Le Piège Doré de l'Amour Faux
Chapitre 2
Les lumières de la scène se sont éteintes, mais les applaudissements continuaient de résonner comme un orage dans le grand opéra. Je me tenais au centre, le souffle court, la sueur coulant le long de mon dos, mais un sourire triomphant sur les lèvres. C'était la première de mon nouveau ballet, et c'était un succès. En tant que Léa Dubois, danseuse étoile, c'était le sommet de ma carrière.
Soudain, une douleur aiguë a traversé ma cheville. J'ai perdu l'équilibre. Le monde a basculé et je me suis effondrée sur la scène. Des cris ont éclaté dans la salle. À travers la brume de la douleur, j'ai vu une silhouette se précipiter vers moi. C'était mon mari, Marc Chevalier, le célèbre chef d'orchestre.
Il a écarté les techniciens, son visage habituellement calme tordu par l'inquiétude.
« Léa ! Mon amour ! » a-t-il crié, sa voix couvrant le tumulte.
Il m'a prise dans ses bras avec une force que je ne lui connaissais pas. Il a crié des ordres, demandant une ambulance, son regard fixé sur moi. Dans ses yeux, je voyais une panique et un amour qui m'ont rassurée malgré la douleur insupportable.
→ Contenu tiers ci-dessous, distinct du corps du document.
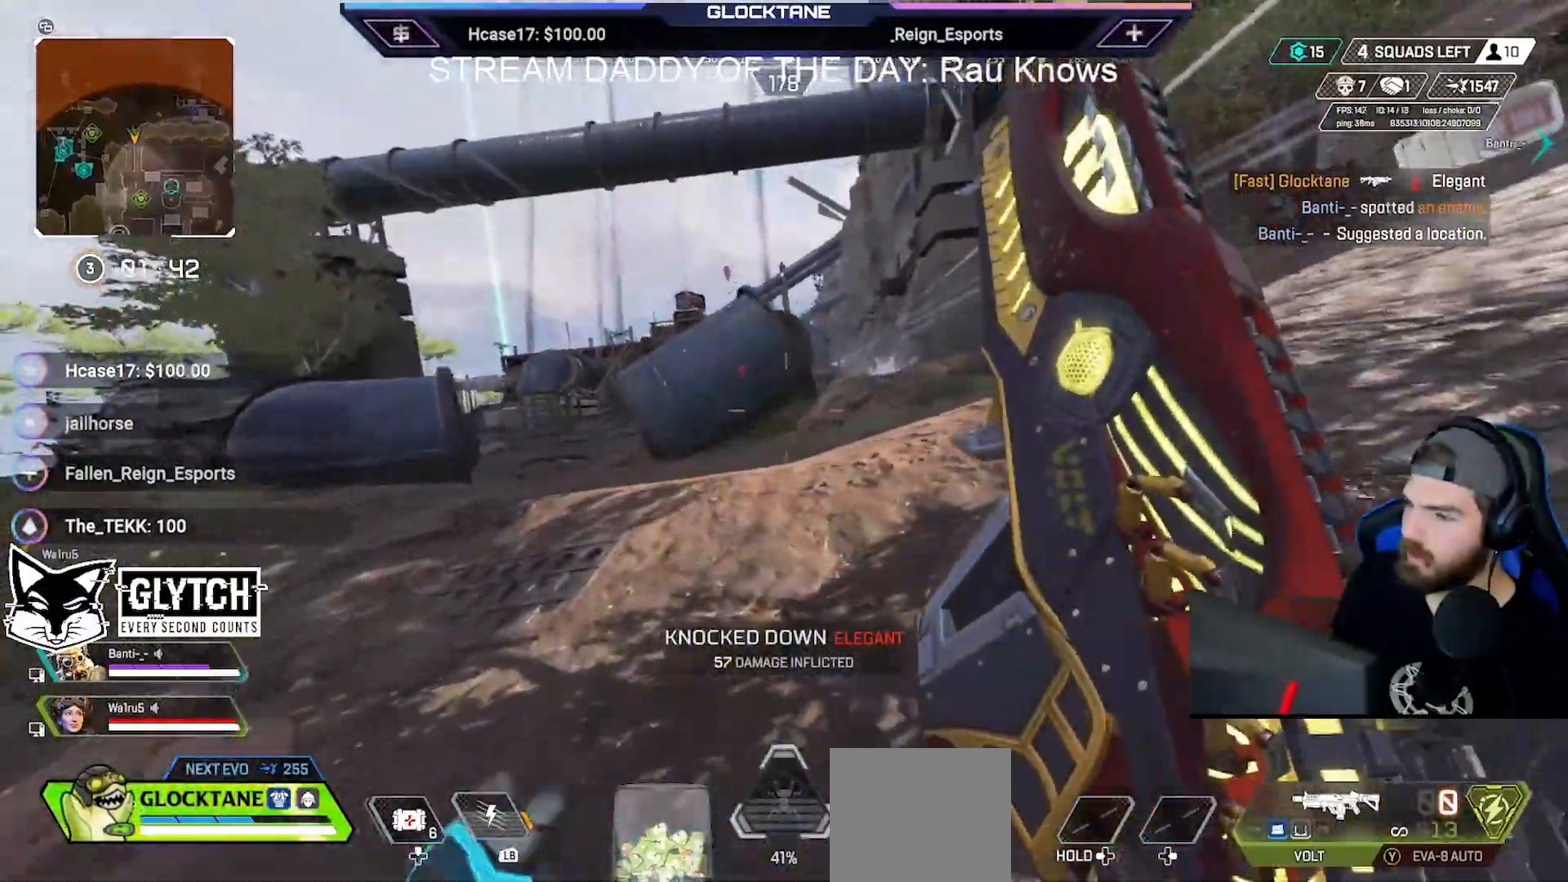
{"buttons": [], "left_stick": "up-left", "right_stick": "center"}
À l'hôpital, le diagnostic est tombé comme un couperet : fracture complexe. Ma carrière était en suspens, peut-être terminée. Marc est resté à mon chevet, jour et nuit. Il a annulé ses concerts, repoussé ses engagements. Il nourrissait, me lisait, me tenait la main pendant que je pleurais. Il était mon roc, mon sauveur.
Les médias se sont emparés de l'histoire. Les journaux titraient : « Le maestro Marc Chevalier, un mari dévoué », avec des photos de lui, l'air fatigué mais déterminé, entrant et sortant de l'hôpital. Il a été salué comme un héros, un homme qui sacrifiait sa propre carrière prestigieuse pour sa femme blessée. Je me sentais coupable de lui imposer cela, mais aussi profondément reconnaissante. L'amour qu'il me portait semblait infini, inconditionnel.
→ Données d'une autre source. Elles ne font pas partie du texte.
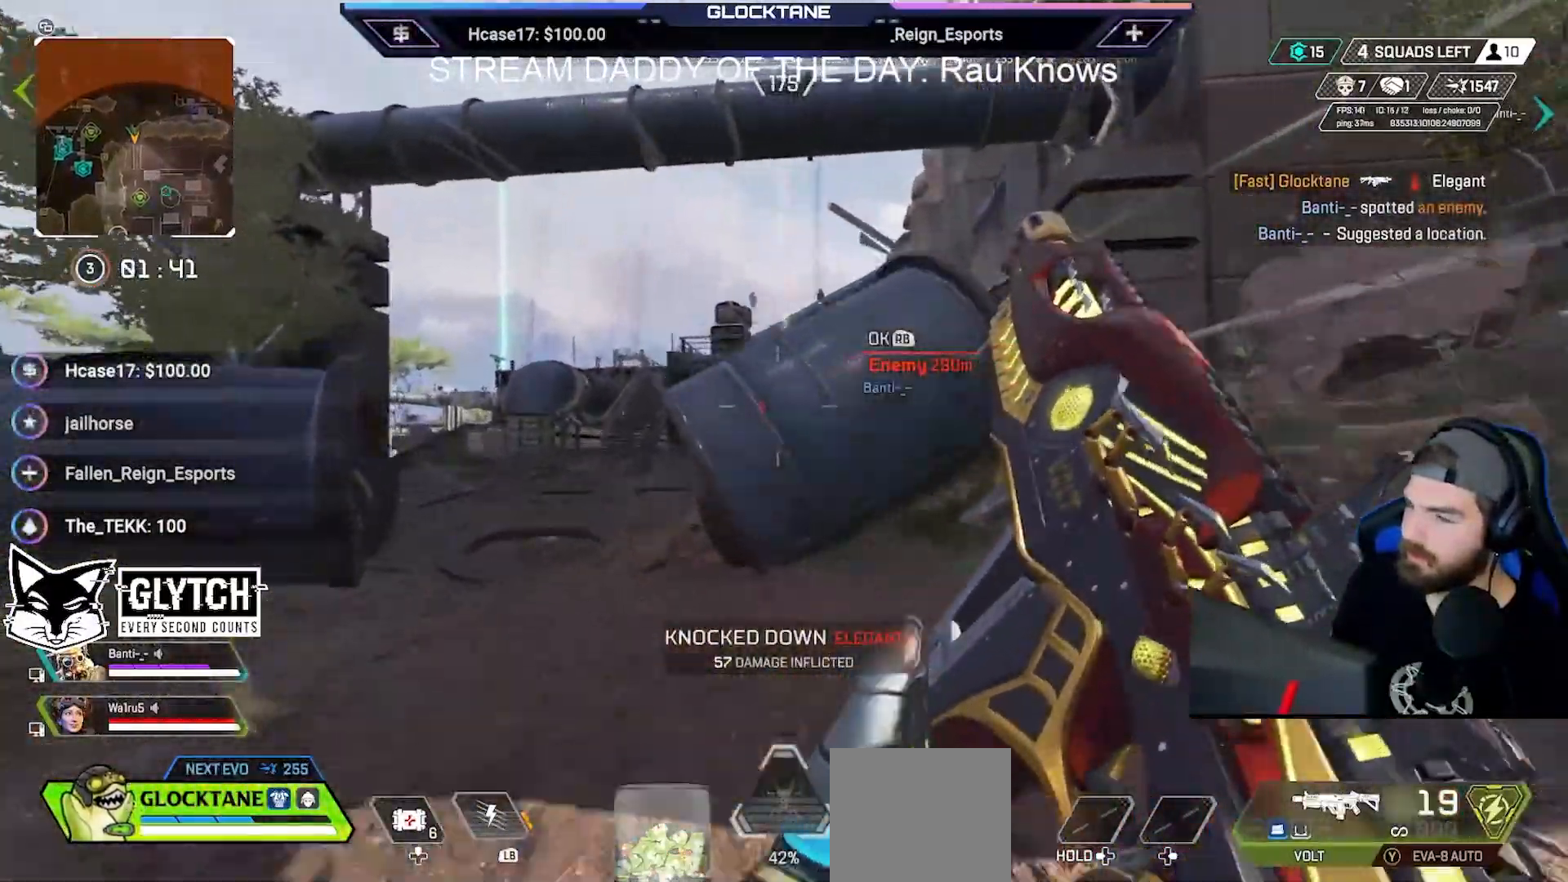
{"buttons": [], "left_stick": "up-left", "right_stick": "center", "events": []}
Quelques semaines plus tard, de retour dans notre grand appartement parisien, je me déplaçais avec des béquilles. J'étais encore faible, mais je voulais lui montrer ma gratitude. Je lui avais préparé un dîner simple. Il était dans son bureau, la porte entrouverte, au téléphone. Je me suis approchée doucement, voulant lui faire la surprise.
J'ai entendu sa voix, basse et confidentielle.
« Oui, tout s'est passé comme prévu. L'accident était... parfait. »
Mon cœur a cessé de battre. Je me suis figée, la main sur la poignée de porte. Il ne parlait pas de mon accident, c'était impossible.
Puis j'ai entendu une autre voix, une voix de femme, jeune et cristalline, à travers le haut-parleur du téléphone. C'était Chloé Martin, la jeune violoniste prodige, sa muse.
« Elle ne se doute de rien ? » a demandé Chloé, sa voix empreinte d'une fausse inquiétude.
« Absolument rien. Elle me voit comme son sauveur, » a répondu Marc avec un petit rire sec qui m'a glacé le sang. « C'est presque trop facile. Maintenant, la scène est à toi, ma chérie. Plus rien ne se mettra en travers de ton chemin. »
Je sentais le sol se dérober sous mes pieds. Ce n'était pas réel. C'était un cauchemar.
« Et... pour le reste ? » a continué Chloé, hésitante.
Un long silence a suivi. Puis la voix de Marc est devenue dure, froide, méconnaissable.
« Le petit... c'était nécessaire. Un drame était indispensable pour te propulser. Personne ne remettra jamais en question ta place de soliste après une telle tragédie. Pense à la sympathie du public. C'est un sacrifice pour ton art, pour notre avenir. »
Le petit. Notre enfant. Notre fils, mort-né il y a un an. Une "fausse couche tardive", avaient dit les médecins. Une tragédie qui nous avait dévastés. Marc avait pleuré dans mes bras, il m'avait consolée. Tout cela... une mise en scène ?
Les béquilles ont glissé de mes mains et sont tombées sur le parquet avec un bruit sourd. Le sang a quitté mon visage. La conversation dans le bureau s'est arrêtée net.
J'ai compris. Mon accident. La mort de mon bébé. Ma carrière brisée. Tout n'était qu'un plan. Un plan diabolique pour faire de la place à Chloé. J'étais un obstacle. Mon enfant était un sacrifice. Mon mariage, une couverture. Je n'étais pas sa femme, j'étais un dommage collatéral. Une simple pierre sur le chemin de sa véritable obsession. Mon amour, ma vie, ma douleur... tout cela n'était qu'un décor pour leur ambition dévorante.